You have a lot of big ideas and Exoplanetary is tackling a lot of big ideas and a lot of big plot, but I never felt I was getting lost when I was listening and reading.

I’m wondering, how do you keep that balance between letting your mind run wild with high concepts and not getting too far out there for the audience, or not going too far into exposition land?

HART

I trust the audience to deal with big concepts and lots of information. People still read Tolstoy and, good grief, some of the most popular media in the world are written by people like Tolkien, George R. R. Martin… there’s also Neal Stephenson, just to name a few off the top of my head. I’m not saying that I’m like those writers in terms of accomplishment or style or quality, but dumbing things down for my audience would be disrespectful to them.

My rule of thumb is to make each individual episode somewhat self-contained, with elements of the larger story woven in. When I was co-writing with the cartoonist Charles Marier… we collaborated on his comic book THOUGHTFUL MAN in the mid-nineties… he always said that “every issue is someone’s first.” I’m trying to keep each episode interesting in its own right, but with enough of a hook to get people to listen to another one.
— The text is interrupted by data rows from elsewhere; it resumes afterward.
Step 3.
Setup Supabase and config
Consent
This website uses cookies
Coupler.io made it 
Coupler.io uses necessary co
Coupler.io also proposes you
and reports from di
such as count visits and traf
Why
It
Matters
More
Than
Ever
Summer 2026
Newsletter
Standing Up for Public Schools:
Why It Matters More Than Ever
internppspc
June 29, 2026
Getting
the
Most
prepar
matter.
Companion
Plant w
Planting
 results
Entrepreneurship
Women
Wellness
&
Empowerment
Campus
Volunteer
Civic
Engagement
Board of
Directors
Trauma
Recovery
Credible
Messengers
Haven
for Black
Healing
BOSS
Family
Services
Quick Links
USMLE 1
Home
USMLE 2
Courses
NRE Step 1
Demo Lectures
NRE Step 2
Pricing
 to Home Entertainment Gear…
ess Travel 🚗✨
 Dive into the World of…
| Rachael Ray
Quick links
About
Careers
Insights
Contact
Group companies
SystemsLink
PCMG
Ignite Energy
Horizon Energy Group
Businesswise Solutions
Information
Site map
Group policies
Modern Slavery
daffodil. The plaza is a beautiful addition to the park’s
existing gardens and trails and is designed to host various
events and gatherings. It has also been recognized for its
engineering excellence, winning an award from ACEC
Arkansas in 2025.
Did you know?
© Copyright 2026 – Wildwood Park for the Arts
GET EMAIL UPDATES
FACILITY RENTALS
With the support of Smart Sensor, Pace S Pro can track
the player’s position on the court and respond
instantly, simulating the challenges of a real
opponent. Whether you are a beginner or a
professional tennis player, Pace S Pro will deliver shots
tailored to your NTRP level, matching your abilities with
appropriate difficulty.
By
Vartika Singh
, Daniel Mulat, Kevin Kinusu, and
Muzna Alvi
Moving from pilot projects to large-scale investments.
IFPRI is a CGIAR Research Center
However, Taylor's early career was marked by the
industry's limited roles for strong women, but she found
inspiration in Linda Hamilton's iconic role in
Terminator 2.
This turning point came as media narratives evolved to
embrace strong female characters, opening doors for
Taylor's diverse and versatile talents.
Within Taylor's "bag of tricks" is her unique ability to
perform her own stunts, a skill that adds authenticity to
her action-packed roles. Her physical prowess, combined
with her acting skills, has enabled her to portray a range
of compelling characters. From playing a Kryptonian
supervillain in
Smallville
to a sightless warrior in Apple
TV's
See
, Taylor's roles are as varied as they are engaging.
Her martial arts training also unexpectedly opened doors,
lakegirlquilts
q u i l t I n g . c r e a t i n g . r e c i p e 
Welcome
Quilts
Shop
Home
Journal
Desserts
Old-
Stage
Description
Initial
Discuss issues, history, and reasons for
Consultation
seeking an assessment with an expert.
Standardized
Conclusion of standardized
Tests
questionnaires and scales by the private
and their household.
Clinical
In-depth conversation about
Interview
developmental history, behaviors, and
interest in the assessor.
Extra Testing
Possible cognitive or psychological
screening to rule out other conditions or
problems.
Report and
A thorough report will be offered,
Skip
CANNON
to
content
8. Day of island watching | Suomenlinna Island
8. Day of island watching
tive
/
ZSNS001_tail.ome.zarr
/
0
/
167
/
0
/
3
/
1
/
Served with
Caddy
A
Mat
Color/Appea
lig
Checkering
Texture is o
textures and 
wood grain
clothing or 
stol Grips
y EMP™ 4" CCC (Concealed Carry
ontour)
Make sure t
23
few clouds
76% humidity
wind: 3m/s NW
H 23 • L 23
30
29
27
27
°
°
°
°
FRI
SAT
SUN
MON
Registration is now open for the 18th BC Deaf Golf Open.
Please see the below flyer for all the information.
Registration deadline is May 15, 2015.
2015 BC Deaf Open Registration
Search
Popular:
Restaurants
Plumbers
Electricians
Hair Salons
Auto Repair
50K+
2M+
Same way you write chapters in a novel, in a way.

INTERVIEWER

Exoplanetary is Funny. Like Damn funny. Do you have a background in improv or standup?

HART

I am terrible at improvising because, if I’m with someone who doesn’t really respect me and want to help me out, I get the giggles. I tried stand-up when I was in college and I was kind of terrible at it, though I had one or two good nights. Eventually, it morphed into a Spalding Gray-style storytelling thing, but by then I had to focus on school and maintaining a job and other things, so I never really figured it out. Most of my accomplishments are in theater, and that’s the environment where I’m most comfortable.

INTERVIEWER

I imagine, in writing a series, there’s a lot of trial and error. Anything you’ve tried that absolutely did not work? Any weird experiments that turned out great?

HART

When I trust myself to be weird and funny, I almost never go wrong.

INTERVIEWER

You have a Patreon account. How can people help you get this podcast produced?

HART

Donating as little as a dollar a month would go a long way. Higher donations have bigger rewards. We’re also going to be launching another crowdfunding option for people who just want to do one-time donations.

The Patreon is probably going to be more interesting for people once episodes start dropping.

INTERVIEWER

Any advice to someone writing their own radio drama?

HART

There are other, simpler archaic art forms to try. How about calypso music? We’re ready for a big calypso resurgence.